2. The PTC control circuit according to claim 1, wherein the PTC controller (200) comprises: the circuit comprises a first resistor (R1), a first capacitor (C1), a second resistor (R2), a second capacitor (C2), a first power switch tube (Q1) and a second power switch tube (Q2);

wherein, the first end of the first resistor (R1) is connected with the first end of the first capacitor (C1) and the ground, the second end of the first capacitor (C1) is connected with the high-voltage power supply end (HV), the cathode of the diode (D1) and the first end of the PTC circuit (300), the second end of the first resistor (R1) is connected with the first end of the second resistor (R2) and the emitter of the first power switch tube (Q1), the emitter of the second power switch tube (Q2) is connected, the second end of the second resistor (R2) is connected with the first end of the second capacitor (C2), the second end of the second capacitor (C2) is connected with the collector of the first power switch tube (Q1), the collector of the second power switch tube (Q2), the anode of the diode (D1) and the second end of the PTC circuit (300), the base of the first power switch tube (Q1) is connected with the first driving end (G1), and the base of the second power switch tube (Q2) is connected with the second driving end (G2).
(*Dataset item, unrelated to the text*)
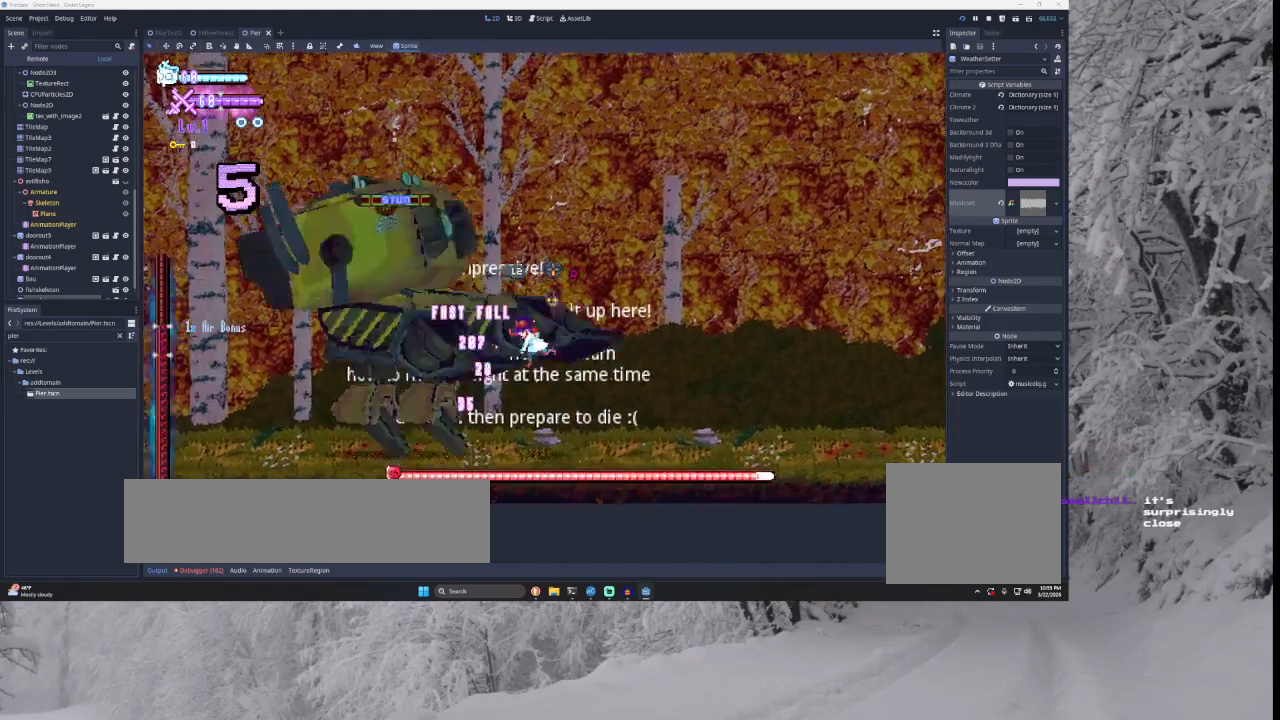
{"buttons": [], "left_stick": "center", "right_stick": "center", "events": [[67, "TRIANGLE", "down"], [100, "SQUARE", "down"], [200, "CROSS", "down"], [333, "CROSS", "up"], [400, "SQUARE", "up"], [433, "TRIANGLE", "up"], [433, "left_stick", "center"]]}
3. A PTC control circuit according to claim 2, the PTC controller circuit further comprising: a third resistor (R3), a third capacitor (C3), a fourth resistor (R4) and a fourth capacitor (C4); the first end of the third resistor (R3) is connected with the first end of the third capacitor (C3) and the second end of the first resistor (R1), the second end of the third resistor (R3) is connected with the second end of the third capacitor (C3) and the base of the first power switch tube (Q1), the first end of the fourth resistor (R4) is connected with the first end of the fourth capacitor (C4) and the second end of the first resistor (R1), and the second end of the fourth resistor (R4) is connected with the second end of the fourth capacitor (C4) and the base of the second power switch tube (Q2).

4. A PTC control circuit according to claim 2 or 3, wherein the first power switch transistor (Q1) is an IGBT or BJT transistor and the second power switch transistor (Q2) is a MOS transistor.

5. A PTC control system comprising a PTC control circuit according to any one of claims 1-4.